Nuclear extracts were prepared as described previously.18 Briefly, one retina was homogenized in 400 μl of 10 mM HEPES-KOH pH 7.9, 1 mM β-mercapto-ethanol, 1 mM DTT in the presence of protease inhibitors. After incubation on ice for 10 min the homogenate was vortexed for 10 s and centrifuged. The pellet was resuspended in 50 μl of 20 mM HEPES-KOH pH7.9, 25% glycerol, 420 mM NaCl, 1.5 mM MgCl2, 0.2 mM EDTA, 1 mM β-mercapto-ethanol, 1 mM DTT in the presence of protease inhibitors and incubated on ice for 10 min. Cellular debris was removed by centrifugation at 23 000×g for 30 min at 4°C. Protein concentrations were determined using the Bradford protein assay (Bio-Rad, Hercules, USA) with BSA as standard.

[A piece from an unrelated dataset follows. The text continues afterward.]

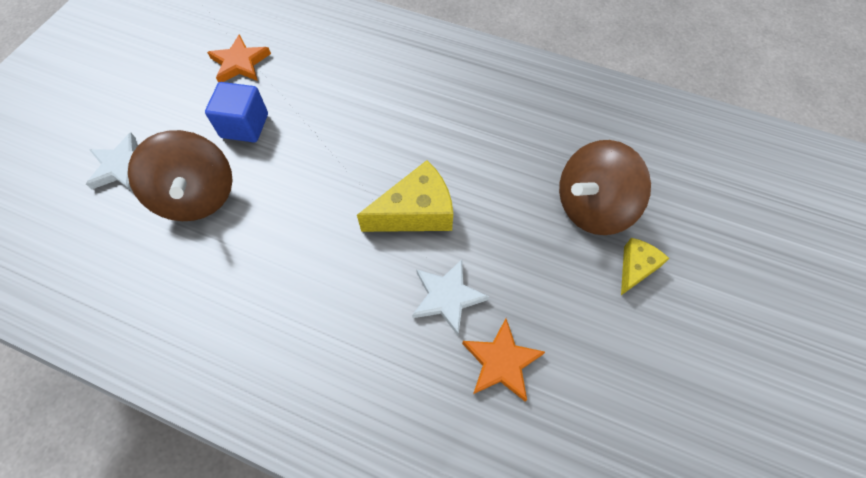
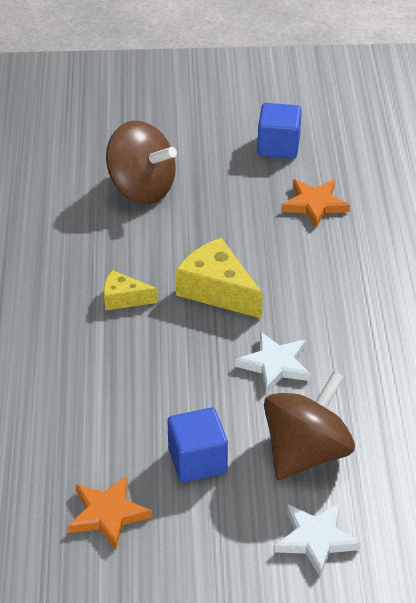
camera: 115 degrees left, 20 degrees down
(447, 297) = (284, 247): white star -> white star (275, 365)
(625, 375) = (278, 146): none -> blue cube
(635, 268) = (186, 156): yellow cheese -> yellow cheese (123, 299)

EMSAs were performed as described previously.55 Briefly, two oligonucleotides were annealed to form a double stranded DNA coding for an AP-1 specific (5′-AAG CAT GAG TCA GAC AC-3′) DNA binding sequence (TPA response element, TRE). The annealed oligos were end-labeled using polynucleotide kinase (Boehringer Mannheim, Germany) and γ[32P]ATP (Hartmann Analytic GmbH, Braunschweig, Germany). For EMSA, 2–5 μg (5 μl) protein of nuclear extract were incubated on ice for 20 min with 19 μl of 5 mM MgCl2, 0.1 mM EDTA, 0.75 mM DTT, 7.5% glycerol, 0.05% NP-40 containing 24 μg BSA and 2 μg poly d (I-C) (Boehringer Mannheim, Germany). Radiolabeled oligonucleotide (1 μl) was added and incubation was continued for another 20 min. Where appropriate, 3 μl antibodies (α-c-Fos: sc052; α-c-Jun: sc045; α-JunD: sc074; α-JunB: sc046; α-EPO (unrelated antibody): sc7956; all antibodies from Santa Cruz Biotechnology, Santa Cruz, USA) were added and incubation continued for 50 min on ice. Protein/DNA complexes were resolved at 150 V on a 6% native polyacrylamide gel using 0.25 ×TBE as running buffer and visualized on X-ray film.